___ Material for this exercise ___

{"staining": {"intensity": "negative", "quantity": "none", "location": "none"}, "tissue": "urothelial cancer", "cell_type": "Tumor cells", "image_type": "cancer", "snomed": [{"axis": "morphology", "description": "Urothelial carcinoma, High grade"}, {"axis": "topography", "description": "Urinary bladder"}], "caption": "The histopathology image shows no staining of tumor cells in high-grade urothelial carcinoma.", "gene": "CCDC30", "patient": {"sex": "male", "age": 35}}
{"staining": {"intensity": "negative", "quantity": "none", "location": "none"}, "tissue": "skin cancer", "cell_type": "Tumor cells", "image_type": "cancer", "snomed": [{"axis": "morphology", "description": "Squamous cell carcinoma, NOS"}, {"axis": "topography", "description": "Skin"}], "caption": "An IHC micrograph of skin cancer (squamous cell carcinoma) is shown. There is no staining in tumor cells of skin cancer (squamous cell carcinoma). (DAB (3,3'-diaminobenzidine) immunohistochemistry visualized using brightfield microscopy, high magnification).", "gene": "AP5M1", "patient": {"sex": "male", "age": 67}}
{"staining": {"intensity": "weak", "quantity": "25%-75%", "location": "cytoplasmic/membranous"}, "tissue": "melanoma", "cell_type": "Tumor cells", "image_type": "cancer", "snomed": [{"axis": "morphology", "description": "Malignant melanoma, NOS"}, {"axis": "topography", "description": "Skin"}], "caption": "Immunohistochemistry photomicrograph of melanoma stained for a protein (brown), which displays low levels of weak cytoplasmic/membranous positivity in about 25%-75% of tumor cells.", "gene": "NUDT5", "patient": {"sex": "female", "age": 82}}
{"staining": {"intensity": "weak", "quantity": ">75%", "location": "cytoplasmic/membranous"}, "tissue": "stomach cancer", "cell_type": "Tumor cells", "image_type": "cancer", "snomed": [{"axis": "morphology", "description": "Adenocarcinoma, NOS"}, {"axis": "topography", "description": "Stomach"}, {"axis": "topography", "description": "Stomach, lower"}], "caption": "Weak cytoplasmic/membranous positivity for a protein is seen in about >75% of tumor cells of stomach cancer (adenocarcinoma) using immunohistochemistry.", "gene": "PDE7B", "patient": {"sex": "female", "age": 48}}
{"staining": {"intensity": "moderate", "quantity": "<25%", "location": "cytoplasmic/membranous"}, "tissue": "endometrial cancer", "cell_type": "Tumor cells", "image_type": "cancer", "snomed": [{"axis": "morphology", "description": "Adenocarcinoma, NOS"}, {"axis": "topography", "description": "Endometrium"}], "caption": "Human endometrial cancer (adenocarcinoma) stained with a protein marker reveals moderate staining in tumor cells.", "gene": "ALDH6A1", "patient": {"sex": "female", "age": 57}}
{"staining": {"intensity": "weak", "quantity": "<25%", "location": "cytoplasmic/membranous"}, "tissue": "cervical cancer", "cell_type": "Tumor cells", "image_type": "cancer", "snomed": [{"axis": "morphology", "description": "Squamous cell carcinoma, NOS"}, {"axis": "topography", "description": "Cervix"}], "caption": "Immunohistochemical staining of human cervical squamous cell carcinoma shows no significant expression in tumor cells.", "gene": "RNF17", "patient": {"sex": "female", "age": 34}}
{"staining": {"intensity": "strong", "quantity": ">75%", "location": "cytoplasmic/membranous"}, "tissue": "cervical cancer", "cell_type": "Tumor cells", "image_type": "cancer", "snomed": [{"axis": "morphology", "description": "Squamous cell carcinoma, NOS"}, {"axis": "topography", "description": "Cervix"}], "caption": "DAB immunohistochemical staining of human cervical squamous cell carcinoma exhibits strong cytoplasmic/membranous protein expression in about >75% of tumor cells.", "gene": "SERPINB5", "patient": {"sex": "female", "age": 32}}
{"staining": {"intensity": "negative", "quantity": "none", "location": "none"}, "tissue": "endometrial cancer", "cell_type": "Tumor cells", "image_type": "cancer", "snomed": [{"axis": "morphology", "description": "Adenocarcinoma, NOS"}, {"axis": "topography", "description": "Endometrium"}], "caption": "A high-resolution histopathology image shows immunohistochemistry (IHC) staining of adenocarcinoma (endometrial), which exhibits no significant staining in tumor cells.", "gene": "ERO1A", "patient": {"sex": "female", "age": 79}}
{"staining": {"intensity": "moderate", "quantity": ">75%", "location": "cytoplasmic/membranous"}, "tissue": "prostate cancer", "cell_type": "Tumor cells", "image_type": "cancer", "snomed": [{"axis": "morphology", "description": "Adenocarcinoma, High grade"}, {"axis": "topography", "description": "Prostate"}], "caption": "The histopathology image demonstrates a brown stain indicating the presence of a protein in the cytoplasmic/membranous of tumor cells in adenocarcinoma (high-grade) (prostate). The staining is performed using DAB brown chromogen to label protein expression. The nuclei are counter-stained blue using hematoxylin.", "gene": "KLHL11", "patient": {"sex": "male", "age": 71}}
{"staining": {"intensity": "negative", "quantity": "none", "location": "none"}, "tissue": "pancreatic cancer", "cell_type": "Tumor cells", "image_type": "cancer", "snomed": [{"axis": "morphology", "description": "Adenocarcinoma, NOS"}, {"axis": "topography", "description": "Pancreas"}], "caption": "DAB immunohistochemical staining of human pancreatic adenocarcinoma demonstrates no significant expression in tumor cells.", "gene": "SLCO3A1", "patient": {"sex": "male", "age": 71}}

___

• **Exercise requirements**: Please make an exact copy of the lines above from the line with "IHC micrograph of" through the line with "cytoplasmic/membranous positivity for", both ends included.

• **Task solution**:
{"staining": {"intensity": "negative", "quantity": "none", "location": "none"}, "tissue": "skin cancer", "cell_type": "Tumor cells", "image_type": "cancer", "snomed": [{"axis": "morphology", "description": "Squamous cell carcinoma, NOS"}, {"axis": "topography", "description": "Skin"}], "caption": "An IHC micrograph of skin cancer (squamous cell carcinoma) is shown. There is no staining in tumor cells of skin cancer (squamous cell carcinoma). (DAB (3,3'-diaminobenzidine) immunohistochemistry visualized using brightfield microscopy, high magnification).", "gene": "AP5M1", "patient": {"sex": "male", "age": 67}}
{"staining": {"intensity": "weak", "quantity": "25%-75%", "location": "cytoplasmic/membranous"}, "tissue": "melanoma", "cell_type": "Tumor cells", "image_type": "cancer", "snomed": [{"axis": "morphology", "description": "Malignant melanoma, NOS"}, {"axis": "topography", "description": "Skin"}], "caption": "Immunohistochemistry photomicrograph of melanoma stained for a protein (brown), which displays low levels of weak cytoplasmic/membranous positivity in about 25%-75% of tumor cells.", "gene": "NUDT5", "patient": {"sex": "female", "age": 82}}
{"staining": {"intensity": "weak", "quantity": ">75%", "location": "cytoplasmic/membranous"}, "tissue": "stomach cancer", "cell_type": "Tumor cells", "image_type": "cancer", "snomed": [{"axis": "morphology", "description": "Adenocarcinoma, NOS"}, {"axis": "topography", "description": "Stomach"}, {"axis": "topography", "description": "Stomach, lower"}], "caption": "Weak cytoplasmic/membranous positivity for a protein is seen in about >75% of tumor cells of stomach cancer (adenocarcinoma) using immunohistochemistry.", "gene": "PDE7B", "patient": {"sex": "female", "age": 48}}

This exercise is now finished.